921. Der Graf von Ziegenhain.
(S. Bechstein, Deutsches Sagenbuch S. 625 nach Dilich, Hess. Chronik S. 116.)
Die hessische Stadt Ziegenhain hatte vor Zeiten eigene Grafen, welche jedoch ausgestorben sind. Sie stammten von Ludwig dem Eisernen, Landgrafen zu Thüringen ab. Der letzte dieser Grafen hieß Johann, zubenannt der Starke. Und in Wahrheit war er ein starker Hans. Eines schönen Tages geruhte Graf Hans von Ziegenhain zu Frankenberg, auch einem oberhessischen Städtlein, mit seiner Frau Mutter, einer Tochter des Grafen Friedrich von Epstein, spazieren zu gehen, und sie kamen durch eine etwas enge Gasse, mitten in welcher ein Fuder Wein auf einem Wagen stand.
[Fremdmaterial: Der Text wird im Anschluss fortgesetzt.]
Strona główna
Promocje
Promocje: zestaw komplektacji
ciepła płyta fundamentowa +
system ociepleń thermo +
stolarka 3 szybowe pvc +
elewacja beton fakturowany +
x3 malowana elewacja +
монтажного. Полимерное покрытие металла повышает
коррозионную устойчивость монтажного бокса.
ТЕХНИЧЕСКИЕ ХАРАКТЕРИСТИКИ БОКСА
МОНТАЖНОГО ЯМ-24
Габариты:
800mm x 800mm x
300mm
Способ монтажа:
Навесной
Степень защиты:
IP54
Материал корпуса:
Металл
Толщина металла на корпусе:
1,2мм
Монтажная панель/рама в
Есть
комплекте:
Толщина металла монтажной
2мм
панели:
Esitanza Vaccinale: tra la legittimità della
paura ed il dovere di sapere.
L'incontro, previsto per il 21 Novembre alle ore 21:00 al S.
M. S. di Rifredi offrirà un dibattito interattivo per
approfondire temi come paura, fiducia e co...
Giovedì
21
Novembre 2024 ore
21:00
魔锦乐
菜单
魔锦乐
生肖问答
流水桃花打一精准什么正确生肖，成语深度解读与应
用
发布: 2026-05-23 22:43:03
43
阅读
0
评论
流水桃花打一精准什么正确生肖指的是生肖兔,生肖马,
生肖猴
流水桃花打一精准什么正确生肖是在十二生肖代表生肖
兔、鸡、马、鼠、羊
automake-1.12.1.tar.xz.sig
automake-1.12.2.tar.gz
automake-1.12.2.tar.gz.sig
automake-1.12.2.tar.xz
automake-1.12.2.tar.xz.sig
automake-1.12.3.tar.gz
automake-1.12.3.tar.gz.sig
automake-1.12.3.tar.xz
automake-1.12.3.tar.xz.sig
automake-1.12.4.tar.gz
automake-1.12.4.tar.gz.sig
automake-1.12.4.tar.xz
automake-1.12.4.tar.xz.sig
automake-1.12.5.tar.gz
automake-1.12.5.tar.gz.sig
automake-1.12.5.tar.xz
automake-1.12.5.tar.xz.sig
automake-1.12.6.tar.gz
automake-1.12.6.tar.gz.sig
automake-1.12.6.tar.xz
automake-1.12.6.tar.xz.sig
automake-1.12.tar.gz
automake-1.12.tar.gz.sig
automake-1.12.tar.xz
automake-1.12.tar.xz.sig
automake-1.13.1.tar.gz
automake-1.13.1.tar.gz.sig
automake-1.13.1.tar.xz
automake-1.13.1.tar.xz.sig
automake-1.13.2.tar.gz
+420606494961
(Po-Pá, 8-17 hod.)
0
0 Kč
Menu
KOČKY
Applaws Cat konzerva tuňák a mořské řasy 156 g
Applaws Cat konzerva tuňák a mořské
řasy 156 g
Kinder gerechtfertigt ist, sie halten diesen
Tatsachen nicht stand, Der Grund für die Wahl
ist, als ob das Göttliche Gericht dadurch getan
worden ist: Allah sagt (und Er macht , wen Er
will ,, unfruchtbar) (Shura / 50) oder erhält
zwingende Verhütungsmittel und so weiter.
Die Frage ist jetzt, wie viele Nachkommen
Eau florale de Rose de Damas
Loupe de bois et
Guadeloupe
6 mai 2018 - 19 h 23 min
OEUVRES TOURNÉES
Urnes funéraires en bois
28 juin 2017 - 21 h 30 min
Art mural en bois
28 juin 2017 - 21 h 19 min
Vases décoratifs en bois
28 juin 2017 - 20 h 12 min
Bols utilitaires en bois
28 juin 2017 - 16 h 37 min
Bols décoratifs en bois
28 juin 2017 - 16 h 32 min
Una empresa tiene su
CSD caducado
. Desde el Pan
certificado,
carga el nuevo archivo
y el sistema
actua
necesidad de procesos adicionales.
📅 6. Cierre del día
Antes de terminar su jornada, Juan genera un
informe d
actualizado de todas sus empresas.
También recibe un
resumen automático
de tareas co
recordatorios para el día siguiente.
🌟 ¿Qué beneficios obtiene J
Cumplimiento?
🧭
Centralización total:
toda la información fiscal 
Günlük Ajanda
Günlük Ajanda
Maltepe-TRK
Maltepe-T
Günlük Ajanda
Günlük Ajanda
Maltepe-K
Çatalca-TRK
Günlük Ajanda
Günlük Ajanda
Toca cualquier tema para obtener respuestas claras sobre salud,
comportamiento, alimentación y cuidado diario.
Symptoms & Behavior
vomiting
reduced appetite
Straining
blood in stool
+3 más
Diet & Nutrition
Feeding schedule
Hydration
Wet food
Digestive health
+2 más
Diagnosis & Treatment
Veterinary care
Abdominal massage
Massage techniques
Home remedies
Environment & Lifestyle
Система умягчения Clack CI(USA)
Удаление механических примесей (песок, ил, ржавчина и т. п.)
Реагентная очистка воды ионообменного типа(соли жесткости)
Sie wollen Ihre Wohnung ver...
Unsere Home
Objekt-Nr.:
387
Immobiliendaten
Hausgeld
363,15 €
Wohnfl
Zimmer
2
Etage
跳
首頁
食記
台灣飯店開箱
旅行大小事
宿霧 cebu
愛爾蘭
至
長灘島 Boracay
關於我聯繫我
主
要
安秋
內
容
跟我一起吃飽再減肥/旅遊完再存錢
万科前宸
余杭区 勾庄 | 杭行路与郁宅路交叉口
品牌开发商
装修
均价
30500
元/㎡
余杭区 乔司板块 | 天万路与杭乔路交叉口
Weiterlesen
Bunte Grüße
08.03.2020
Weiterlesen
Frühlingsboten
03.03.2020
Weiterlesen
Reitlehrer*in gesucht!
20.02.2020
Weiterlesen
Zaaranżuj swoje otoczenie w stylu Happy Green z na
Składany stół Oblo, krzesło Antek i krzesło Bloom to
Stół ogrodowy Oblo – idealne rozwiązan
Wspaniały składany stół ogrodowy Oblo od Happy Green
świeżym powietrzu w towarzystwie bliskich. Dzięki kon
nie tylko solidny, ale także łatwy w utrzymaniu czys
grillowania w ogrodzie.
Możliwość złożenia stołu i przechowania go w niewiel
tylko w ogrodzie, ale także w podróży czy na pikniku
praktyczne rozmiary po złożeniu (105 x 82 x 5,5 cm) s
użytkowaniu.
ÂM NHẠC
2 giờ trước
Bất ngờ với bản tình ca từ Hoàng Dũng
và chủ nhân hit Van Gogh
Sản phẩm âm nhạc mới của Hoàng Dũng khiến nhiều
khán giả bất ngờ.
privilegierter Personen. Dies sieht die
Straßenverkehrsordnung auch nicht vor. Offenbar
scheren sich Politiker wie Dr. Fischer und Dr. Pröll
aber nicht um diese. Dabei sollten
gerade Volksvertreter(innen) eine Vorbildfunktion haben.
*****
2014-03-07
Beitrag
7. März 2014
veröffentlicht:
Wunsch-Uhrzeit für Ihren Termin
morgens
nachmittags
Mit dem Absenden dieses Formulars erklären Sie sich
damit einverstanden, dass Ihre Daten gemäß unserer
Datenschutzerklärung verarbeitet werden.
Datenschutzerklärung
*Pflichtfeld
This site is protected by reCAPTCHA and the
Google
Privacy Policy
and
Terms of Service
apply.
Dieses versperrte die Gasse so auf beiden Seiten, daß man, ohne sich an Wand oder Wagen zu beschmutzen, nicht wohl vorbeikonnte, was die Frau Gräfin schwer verdroß. Da griff Graf Hans herzhaft an und hob und schob mit einem Ruck vorn und einem Ruck hinten das ganze Fuder sammt dem Wagen zur Seite, daß die Wände der Häuser krachten und die Leute dachten, es sei ein Erdbeben. Das war aber der Frau Mutter wieder nicht recht und sie hub an zu schelten: »Ist das nun nothwendig, seine Leibeskraft also anzustrengen und so liderlich zu vergeuden?« Darauf sagte Graf Hans von Ziegenhain bescheidentlich: »Die Frau Mutter ereifere sich doch ja nicht und sei nicht ungnädig! ich habe es gut gemeint, indem ich ihr Platz zum Vorbeigehen machen wollte. Da ich es nun damit nicht getroffen, so will ich meinen Fehler gleich wieder gut machen!« Sprachs und rückte alsbald, ohne Antwort abzuwarten, mit zwei Rucken den Wagen wieder so, wie er zuvor gestanden, und nun mußte die gestrenge Frau Gräfin umwenden und sich eine andere Gasse zum Durchspazieren aussuchen. Dies ist geschehen um das Jahr 1453.